** Supplied text follows **

Quite what he bases this bold statement on is difficult to see. Indeed, like the spray generated from a 38-tanner running on a rain-swept motorway, the symptoms of vehicle spray are all too clearly visible, although the means of solving the problem seem as difficult to grasp as the droplets of water which should in theory be trapped by the current generation of anti-spray devices.

The Minister need not take our view on the matter. He need only listen to his back bench colleagues to find out just how well British Standard spray suppression devices are working.

The comments from his fellow MPs were certainly illuminating. Perhaps the best came from MP Ian Mills who still does "not see any beneficial results from what we have done as a Government in seeking to ensure that HGVs generate less spray". For that matter, neither do the road hauliers who have had to fit such devices.

While there was clearly a consensus in the House that something was better than nothing, it was left to MP Tony Speller to deliver the previously-suspected and surprisingly generous statement that it was a "great mistake to blame the awful juggernaut or road haulier on the wet motorway. I suspect that nothing in aerodynamics will ever stop spray from coming up on a wet road when a vehicle is going over it — whatever the shape of that vehicle."

Unfortunately, the wisdom of Speller's words seems to have been lost, if not on the full-time officials at the DTp, then certainly on various politicians who still believe that the best way to tackle spray is to treat it as the cause rather than the symptom. Spray suppression equipment should clearly be fitted to commercial vehicles — but are the current systems really effective enough? Instead of instituting what must be viewed by many as a kneejerk reaction to the problem, the DTp should also be trying to build a road which is well enough drained to allow surface water to disperse before it is picked up by vehicles and blown into the air as spray. Or perhaps that task is little too much like trying to stop the rain.

** End of Supplied text **

== Work order A ==
Please restate the vehicle spray editorial starting at "The comments from" and ending at "fit such devices.", substituting "heavy goods vehicles" for "HGVs".
== Work order B ==
In the vehicle spray editorial, which MP suspected that nothing in aerodynamics will ever stop spray from coming up on a wet road?

** Listed entries follows **

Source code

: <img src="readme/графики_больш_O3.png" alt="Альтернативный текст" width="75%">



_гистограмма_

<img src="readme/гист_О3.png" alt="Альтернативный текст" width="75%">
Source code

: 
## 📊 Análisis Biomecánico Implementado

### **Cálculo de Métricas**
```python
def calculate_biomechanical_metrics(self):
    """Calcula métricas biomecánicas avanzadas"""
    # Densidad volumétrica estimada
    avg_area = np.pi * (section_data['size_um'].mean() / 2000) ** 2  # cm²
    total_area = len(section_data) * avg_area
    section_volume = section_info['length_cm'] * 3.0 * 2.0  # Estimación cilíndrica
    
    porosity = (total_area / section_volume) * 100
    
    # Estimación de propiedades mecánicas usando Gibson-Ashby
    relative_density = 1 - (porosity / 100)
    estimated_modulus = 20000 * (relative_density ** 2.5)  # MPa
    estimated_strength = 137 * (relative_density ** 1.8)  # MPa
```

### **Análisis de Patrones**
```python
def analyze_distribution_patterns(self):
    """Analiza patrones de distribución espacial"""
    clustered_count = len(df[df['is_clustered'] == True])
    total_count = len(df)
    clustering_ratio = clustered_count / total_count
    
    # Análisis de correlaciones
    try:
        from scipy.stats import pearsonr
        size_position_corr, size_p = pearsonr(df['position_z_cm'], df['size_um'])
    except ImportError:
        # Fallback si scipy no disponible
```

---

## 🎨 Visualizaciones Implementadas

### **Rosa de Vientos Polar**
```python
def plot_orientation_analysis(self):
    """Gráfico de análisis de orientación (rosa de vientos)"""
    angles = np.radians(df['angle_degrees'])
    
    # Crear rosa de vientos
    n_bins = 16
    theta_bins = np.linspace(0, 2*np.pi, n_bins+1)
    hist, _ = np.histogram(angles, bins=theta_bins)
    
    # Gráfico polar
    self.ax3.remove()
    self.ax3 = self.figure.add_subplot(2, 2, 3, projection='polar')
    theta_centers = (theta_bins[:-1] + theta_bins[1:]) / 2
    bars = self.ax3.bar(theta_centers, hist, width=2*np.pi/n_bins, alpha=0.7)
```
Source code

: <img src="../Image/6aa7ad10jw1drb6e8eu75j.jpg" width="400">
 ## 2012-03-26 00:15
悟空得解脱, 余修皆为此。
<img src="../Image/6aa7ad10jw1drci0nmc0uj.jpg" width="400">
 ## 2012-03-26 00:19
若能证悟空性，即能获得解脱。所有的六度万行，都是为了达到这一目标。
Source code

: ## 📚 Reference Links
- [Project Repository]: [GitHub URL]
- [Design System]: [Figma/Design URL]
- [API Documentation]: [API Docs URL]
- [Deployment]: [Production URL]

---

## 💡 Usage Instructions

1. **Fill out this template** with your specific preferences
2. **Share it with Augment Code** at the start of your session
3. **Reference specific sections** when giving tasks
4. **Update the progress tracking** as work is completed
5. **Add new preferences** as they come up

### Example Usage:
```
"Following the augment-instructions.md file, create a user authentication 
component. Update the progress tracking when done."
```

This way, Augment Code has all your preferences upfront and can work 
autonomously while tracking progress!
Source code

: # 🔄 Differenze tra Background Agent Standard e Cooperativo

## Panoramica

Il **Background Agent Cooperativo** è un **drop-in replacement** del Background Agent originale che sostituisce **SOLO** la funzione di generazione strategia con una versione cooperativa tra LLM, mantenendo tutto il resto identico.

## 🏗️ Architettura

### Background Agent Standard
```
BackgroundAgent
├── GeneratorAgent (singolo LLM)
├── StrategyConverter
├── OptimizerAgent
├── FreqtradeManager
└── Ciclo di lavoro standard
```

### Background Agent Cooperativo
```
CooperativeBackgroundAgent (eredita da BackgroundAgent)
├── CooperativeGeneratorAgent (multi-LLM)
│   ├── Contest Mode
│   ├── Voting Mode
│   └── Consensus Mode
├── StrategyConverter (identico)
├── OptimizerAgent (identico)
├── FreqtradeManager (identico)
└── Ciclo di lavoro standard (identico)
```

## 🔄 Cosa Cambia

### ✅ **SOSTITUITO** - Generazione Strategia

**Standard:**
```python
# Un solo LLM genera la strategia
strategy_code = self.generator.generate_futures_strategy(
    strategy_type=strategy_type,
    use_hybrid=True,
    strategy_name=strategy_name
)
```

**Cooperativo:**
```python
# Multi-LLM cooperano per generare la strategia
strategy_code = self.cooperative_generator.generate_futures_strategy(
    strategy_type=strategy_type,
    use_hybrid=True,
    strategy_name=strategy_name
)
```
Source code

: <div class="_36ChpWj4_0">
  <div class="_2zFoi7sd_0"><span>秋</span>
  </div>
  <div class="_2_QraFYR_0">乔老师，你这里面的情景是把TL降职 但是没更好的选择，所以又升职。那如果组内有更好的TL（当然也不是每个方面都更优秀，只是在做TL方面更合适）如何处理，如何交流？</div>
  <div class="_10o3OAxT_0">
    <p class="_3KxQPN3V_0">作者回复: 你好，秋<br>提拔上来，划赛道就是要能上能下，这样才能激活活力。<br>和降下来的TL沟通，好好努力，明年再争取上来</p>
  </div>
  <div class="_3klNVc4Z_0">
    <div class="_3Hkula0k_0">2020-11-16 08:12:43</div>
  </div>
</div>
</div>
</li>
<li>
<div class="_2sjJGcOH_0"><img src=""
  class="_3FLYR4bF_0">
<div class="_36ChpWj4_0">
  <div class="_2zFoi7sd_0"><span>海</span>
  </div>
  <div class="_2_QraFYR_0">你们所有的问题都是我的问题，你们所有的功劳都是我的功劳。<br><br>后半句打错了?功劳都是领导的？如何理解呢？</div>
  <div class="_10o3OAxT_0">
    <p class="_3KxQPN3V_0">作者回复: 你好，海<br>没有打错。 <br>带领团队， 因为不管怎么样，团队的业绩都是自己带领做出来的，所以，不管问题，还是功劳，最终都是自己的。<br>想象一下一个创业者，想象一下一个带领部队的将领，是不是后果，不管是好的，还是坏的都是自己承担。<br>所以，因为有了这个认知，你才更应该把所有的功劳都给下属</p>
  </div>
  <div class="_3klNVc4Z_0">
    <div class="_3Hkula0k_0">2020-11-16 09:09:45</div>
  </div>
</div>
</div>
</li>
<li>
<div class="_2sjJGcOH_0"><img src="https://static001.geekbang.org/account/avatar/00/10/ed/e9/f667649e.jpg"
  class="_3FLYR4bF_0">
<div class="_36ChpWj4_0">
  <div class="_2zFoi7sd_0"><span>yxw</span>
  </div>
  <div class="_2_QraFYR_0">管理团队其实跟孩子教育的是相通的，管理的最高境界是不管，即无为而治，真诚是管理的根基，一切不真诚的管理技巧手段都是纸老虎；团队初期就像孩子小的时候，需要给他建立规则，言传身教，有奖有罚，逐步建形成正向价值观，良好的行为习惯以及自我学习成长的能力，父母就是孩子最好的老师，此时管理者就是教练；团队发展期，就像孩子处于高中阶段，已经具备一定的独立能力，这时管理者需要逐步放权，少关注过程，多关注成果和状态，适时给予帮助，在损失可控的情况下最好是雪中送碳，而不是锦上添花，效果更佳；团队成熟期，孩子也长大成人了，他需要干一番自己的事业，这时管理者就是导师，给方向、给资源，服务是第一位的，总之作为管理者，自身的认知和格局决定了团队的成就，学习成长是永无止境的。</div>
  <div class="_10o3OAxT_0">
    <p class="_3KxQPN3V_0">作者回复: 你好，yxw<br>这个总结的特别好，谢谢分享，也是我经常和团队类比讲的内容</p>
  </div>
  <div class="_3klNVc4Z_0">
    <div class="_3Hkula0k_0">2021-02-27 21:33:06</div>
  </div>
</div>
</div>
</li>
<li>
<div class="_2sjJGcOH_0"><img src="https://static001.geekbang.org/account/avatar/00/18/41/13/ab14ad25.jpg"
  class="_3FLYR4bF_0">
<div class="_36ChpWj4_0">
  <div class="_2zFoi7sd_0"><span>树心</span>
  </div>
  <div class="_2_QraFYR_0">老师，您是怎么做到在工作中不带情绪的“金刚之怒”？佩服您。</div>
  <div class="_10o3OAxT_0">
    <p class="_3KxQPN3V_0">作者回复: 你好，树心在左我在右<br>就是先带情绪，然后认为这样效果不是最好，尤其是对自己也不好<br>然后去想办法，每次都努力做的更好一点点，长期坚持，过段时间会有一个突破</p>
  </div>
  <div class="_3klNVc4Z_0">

** End of Listed entries **

== Problem solution A ==
The comments from his fellow MPs were certainly illuminating. Perhaps the best came from MP Ian Mills who still does "not see any beneficial results from what we have done as a Government in seeking to ensure that heavy goods vehicles generate less spray". For that matter, neither do the road hauliers who have had to fit such devices.

== Problem solution B ==
Tony Speller